**PROBLEM REQUIREMENTS**
Find the line with "thumb cmc: (182, 60)" in the data below, then restate it and all remaining lines exactly, adding nothing.

-- Opening Marker --

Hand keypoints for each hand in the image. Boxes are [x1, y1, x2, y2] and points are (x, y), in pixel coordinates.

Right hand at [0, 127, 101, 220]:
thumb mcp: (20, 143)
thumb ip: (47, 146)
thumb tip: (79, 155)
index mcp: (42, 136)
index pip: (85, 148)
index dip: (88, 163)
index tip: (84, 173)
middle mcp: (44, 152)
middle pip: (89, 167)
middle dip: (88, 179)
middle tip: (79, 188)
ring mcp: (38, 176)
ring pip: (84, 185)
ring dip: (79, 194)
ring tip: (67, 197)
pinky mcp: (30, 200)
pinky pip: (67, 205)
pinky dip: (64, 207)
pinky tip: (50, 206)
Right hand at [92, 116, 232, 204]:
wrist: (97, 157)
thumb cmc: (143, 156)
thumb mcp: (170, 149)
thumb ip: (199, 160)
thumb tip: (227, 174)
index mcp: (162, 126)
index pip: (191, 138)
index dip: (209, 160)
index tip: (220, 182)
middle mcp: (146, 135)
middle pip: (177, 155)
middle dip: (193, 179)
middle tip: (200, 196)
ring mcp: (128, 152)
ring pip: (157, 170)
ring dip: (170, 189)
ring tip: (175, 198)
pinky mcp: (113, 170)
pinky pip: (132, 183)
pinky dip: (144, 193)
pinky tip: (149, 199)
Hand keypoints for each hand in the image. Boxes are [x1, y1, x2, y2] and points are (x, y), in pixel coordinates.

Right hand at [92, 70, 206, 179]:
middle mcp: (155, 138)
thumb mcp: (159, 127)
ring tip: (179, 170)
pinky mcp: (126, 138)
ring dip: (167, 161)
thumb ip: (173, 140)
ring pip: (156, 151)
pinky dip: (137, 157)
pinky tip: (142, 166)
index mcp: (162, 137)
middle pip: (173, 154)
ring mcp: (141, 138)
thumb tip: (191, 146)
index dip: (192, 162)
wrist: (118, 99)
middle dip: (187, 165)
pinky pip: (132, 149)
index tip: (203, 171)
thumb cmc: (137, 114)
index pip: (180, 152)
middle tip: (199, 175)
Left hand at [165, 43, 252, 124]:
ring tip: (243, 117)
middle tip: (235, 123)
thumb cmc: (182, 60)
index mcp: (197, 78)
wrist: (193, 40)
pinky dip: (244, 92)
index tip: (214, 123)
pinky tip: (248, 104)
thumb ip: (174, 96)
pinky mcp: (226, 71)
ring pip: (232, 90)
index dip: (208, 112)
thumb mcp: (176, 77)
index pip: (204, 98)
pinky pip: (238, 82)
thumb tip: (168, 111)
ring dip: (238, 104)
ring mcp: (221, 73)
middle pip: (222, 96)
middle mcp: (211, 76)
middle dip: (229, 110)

-- Closing Marker --

**EXERCISE RESULT**
thumb cmc: (182, 60)
index mcp: (197, 78)
wrist: (193, 40)
pinky dip: (244, 92)
index tip: (214, 123)
pinky tip: (248, 104)
thumb ip: (174, 96)
pinky mcp: (226, 71)
ring pip: (232, 90)
index dip: (208, 112)
thumb mcp: (176, 77)
index pip: (204, 98)
pinky pip: (238, 82)
thumb tip: (168, 111)
ring dip: (238, 104)
ring mcp: (221, 73)
middle pip: (222, 96)
middle mcp: (211, 76)
middle dip: (229, 110)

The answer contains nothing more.